:: GOAL OF THE EXERCISE ::
Return exactly the lines of the records below, starting at the line that contains "The Cyclistic Bike" and ending at the line that contains "Cyclistic bike-share analysis", with both of those lines kept.

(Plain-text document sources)
== == ==

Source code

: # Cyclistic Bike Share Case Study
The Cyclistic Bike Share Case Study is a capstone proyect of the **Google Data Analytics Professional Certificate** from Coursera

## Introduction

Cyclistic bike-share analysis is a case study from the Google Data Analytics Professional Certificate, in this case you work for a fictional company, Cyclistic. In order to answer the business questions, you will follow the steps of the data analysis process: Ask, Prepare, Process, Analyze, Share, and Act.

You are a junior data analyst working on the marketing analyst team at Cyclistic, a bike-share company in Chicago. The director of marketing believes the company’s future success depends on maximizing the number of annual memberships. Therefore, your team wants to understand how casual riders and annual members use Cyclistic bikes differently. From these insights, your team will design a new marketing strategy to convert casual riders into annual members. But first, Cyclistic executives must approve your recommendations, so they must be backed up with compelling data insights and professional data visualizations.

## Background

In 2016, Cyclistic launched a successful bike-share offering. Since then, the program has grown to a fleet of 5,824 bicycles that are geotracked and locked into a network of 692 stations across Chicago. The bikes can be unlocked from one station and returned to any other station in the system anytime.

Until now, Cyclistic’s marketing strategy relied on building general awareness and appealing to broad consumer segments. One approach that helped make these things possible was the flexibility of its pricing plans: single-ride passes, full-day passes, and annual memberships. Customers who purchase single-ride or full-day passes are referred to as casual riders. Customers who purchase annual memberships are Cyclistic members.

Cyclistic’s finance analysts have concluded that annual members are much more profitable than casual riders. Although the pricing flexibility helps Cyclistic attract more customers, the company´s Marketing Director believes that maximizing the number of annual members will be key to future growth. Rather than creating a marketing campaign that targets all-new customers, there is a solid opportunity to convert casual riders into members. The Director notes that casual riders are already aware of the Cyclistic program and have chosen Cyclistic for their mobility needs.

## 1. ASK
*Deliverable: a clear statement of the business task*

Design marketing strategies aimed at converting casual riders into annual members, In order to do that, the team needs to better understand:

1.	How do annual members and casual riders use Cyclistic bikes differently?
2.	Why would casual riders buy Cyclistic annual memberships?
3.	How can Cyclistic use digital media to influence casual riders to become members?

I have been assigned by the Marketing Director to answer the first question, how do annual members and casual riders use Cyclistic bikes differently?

== == ==

:: SOLUTION TO THE EXERCISE ::
The Cyclistic Bike Share Case Study is a capstone proyect of the **Google Data Analytics Professional Certificate** from Coursera

## Introduction

Cyclistic bike-share analysis is a case study from the Google Data Analytics Professional Certificate, in this case you work for a fictional company, Cyclistic. In order to answer the business questions, you will follow the steps of the data analysis process: Ask, Prepare, Process, Analyze, Share, and Act.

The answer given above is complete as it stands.